L’esame dei dati sulle ispezioni fatte nell’ultimo quinquennio conferma il perdurare della crisi dell’organo di vigilanza, anzi il suo aggravarsi, nonostante le dichiarazioni dei politici di volerlo potenziare. Le cifre ufficiali rivelano che in cinque anni le aziende ispezionate sono diminuite di un terzo circa, passando da oltre 144.000 del 2018 a poco più di centomila dello scorso anno. Pur premettendo che il covid sicuramente ha rappresentato un freno e che non sempre la quantità coincide con la qualità, il trend negativo è evidente ed è stato costante anche nel periodo precedente la pandemia. Quello che ha dell’incredibile è che dati così preoccupanti sono passati sotto silenzio da parte di tutti; non solo dei responsabili del settore ma anche della stampa e, dispiace dirlo, del movimento sindacale. Meno ispezioni significano meno controlli e più spazio all’illegalità un elemento letale soprattutto per i fenomeni più pericolosi come il lavoro nero e gli infortuni.
Su tale quadro deficitario alcune riflessioni sono necessarie anche per cercare di individuare le cause che l'hanno determinato. La più evidente è rappresentata dall’assoluta carenza del personale.
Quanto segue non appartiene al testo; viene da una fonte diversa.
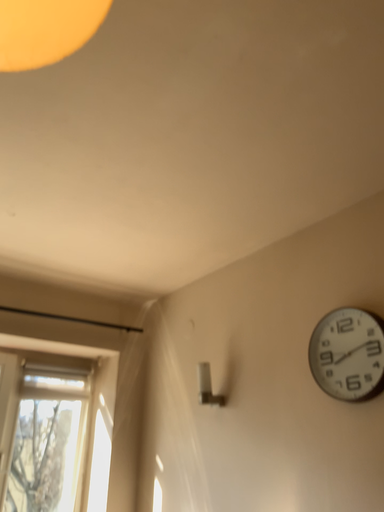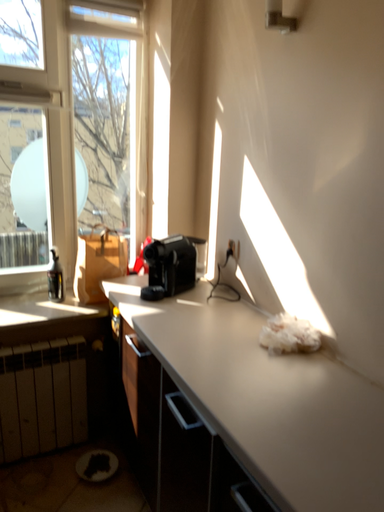
Question: How did the camera likely rotate when shooting the video?

Choices:
 (A) rotated downward
 (B) rotated upward

Answer: (A)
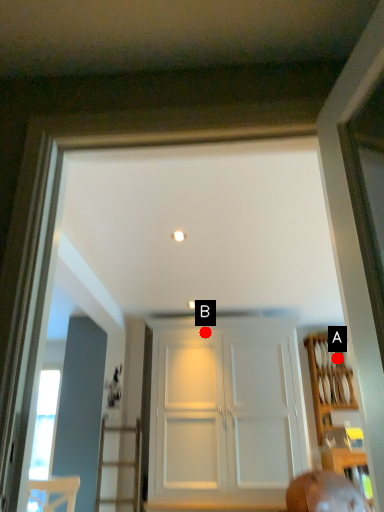
Question: Two points are circled on the image, labeled by A and B beside each circle. Which of the following is the farthest from the observer?

Choices:
 (A) A is further
 (B) B is further

Answer: (A)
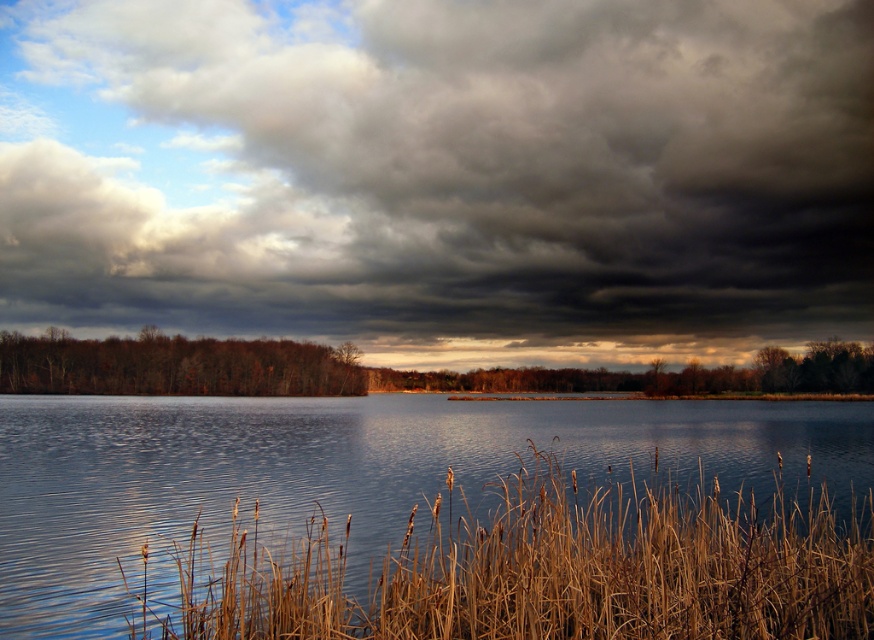
You are standing at the lakeside and notice the dark gray cloud at upper center and the dry grass at lower center. Which object is positioned to the left of the other?

The dark gray cloud at upper center is to the left of dry grass at lower center.

From the picture: You are standing at the lakeside and notice the dark gray cloud at upper center and the dry grass at lower center. Which object is located higher in the scene?

The dark gray cloud at upper center is positioned higher than the dry grass at lower center because it is located over the dry grass at lower center.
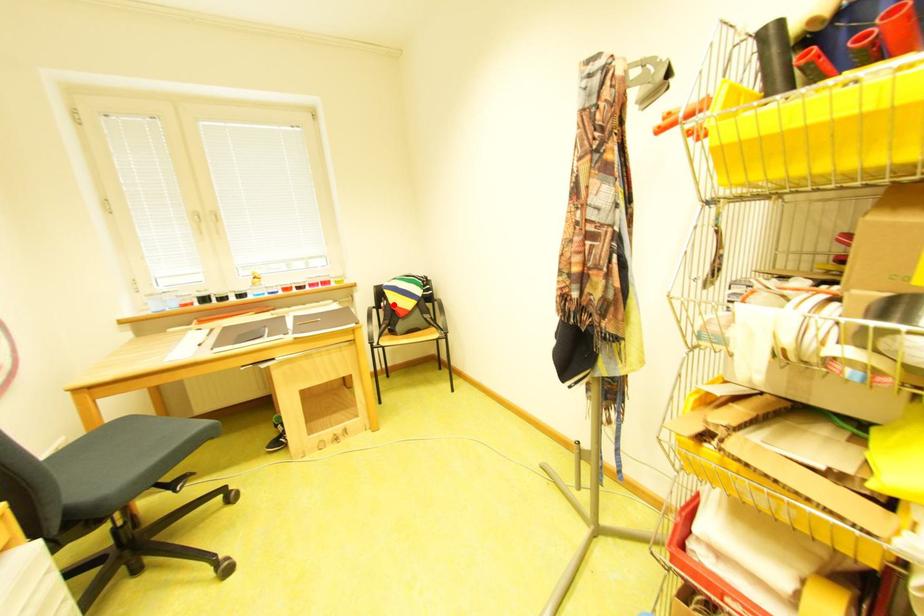
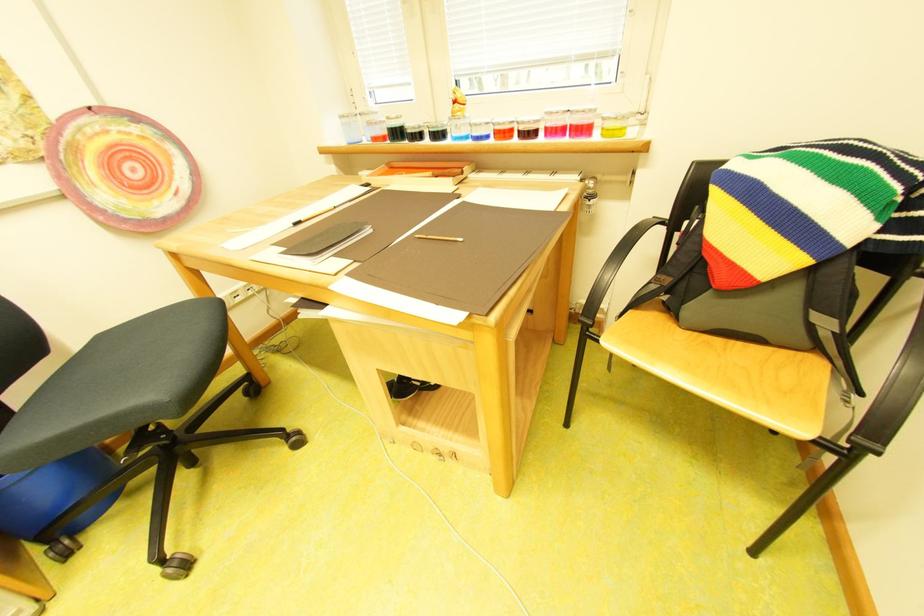
Where in the second image is the point corresponding to the highlighted location from the first image?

Circa due anni fa il governo Draghi, in linea con le richieste delle autorità europee, aveva ritenuto che tra le priorità del Paese ci dovesse essere il potenziamento dell’INL. Uno degli elementi era rappresentato dall’assunzione di personale ispettivo in modo da colmare le forti lacune da sempre esistenti nell’organico. A regime i posti vuoti sarebbero stati pari a zero. L’operazione doveva essere portata avanti con rapidità e in tal senso le procedure concorsuali erano state ridotte all’essenziale. Eppure a tutt’oggi, dopo quasi due anni, i presenti sono ancora circa la metà dell’organico; ancora più incredibile è che di 2.412 unità in forza, ben 916 (il 39%) sono state sottratte alla vigilanza per compiti amministrativi e di supporto interno.
Tra i motivi dei ritardi ci sono, come sempre, le pastoie burocratiche, ma la causa prima, questa volta, è stata la rinuncia in massa dei vincitori. Questo fenomeno nuovo e imprevisto, (le rinunce sono state pari al settantacinque per cento anche per sedi dislocate nel meridione e quindi vicino casa), ha destato, stranamente, poco interesse nei vertici politici e burocratici del Ministero del Lavoro e dell’INL. Sarebbero state necessarie indagini mirate per individuare le vere cause di tale rifiuto, anche per cercare di prevenire una simile situazione in futuro, ma nulla, per quel che so, è stato fatto. Intanto passa il tempo e ci si balocca con gli scorrimenti per trovare qualche giovane disponibile a prendere servizio.
Eppure anche nel caso in cui in un futuro dalla data incerta si dovesse colmare l’organico, le forze in campo risulterebbero sempre inadeguate perché l’attuale organico è fuori da ogni logica legata all’efficienza. Così l’Ispettorato sta diventando un organismo sempre più ininfluente in un settore, quello del lavoro, per il quale i politici si stracciano le vesti di fronte alle morti bianche o al fenomeno del lavoro nero, ma nulla fanno in concreto per contrastare queste tragedie.
Centomila aziende ispezionate, che rappresentano meno di un sedicesimo del totale esistente, non sono certo un risultato esaltante. Il primo a doversi preoccupare e a lanciare un grido di allarme dovrebbe essere il Direttore dell’agenzia e il primo a raccoglierlo il Ministro del lavoro per impegnare seriamente il governo su tale problema come avrebbe dovuto già fare invece di perdere tempo nel tentativo, fortunatamente fallito, di un assurdo ritorno al passato riportando le strutture ispettive all’interno del Ministero. Credo, tuttavia, che la mia sia una pia illusione perché in questo periodo da quelle parti c’è un diffuso, assordante silenzio. E a proposito di silenzio, ce n’è uno che grida vendetta ed è una chiara rappresentazione d'inefficienza. Mi riferisco al centralino della sede centrale dell’INL che è muto come un pesce alle chiamate in arrivo. Un brutto segnale che lascia interdetti utenti e dipendenti e va subito cancellato perché dà la sensazione di un ufficio dismesso. Altrimenti, come dice il motto popolare se tanto mi dà tanto, tutto si spiega, compresa la sua attuale inconsistenza.
[*] Giornalista e scrittore. Consigliere della Fondazione Prof. Massimo D’Antona E.T.S.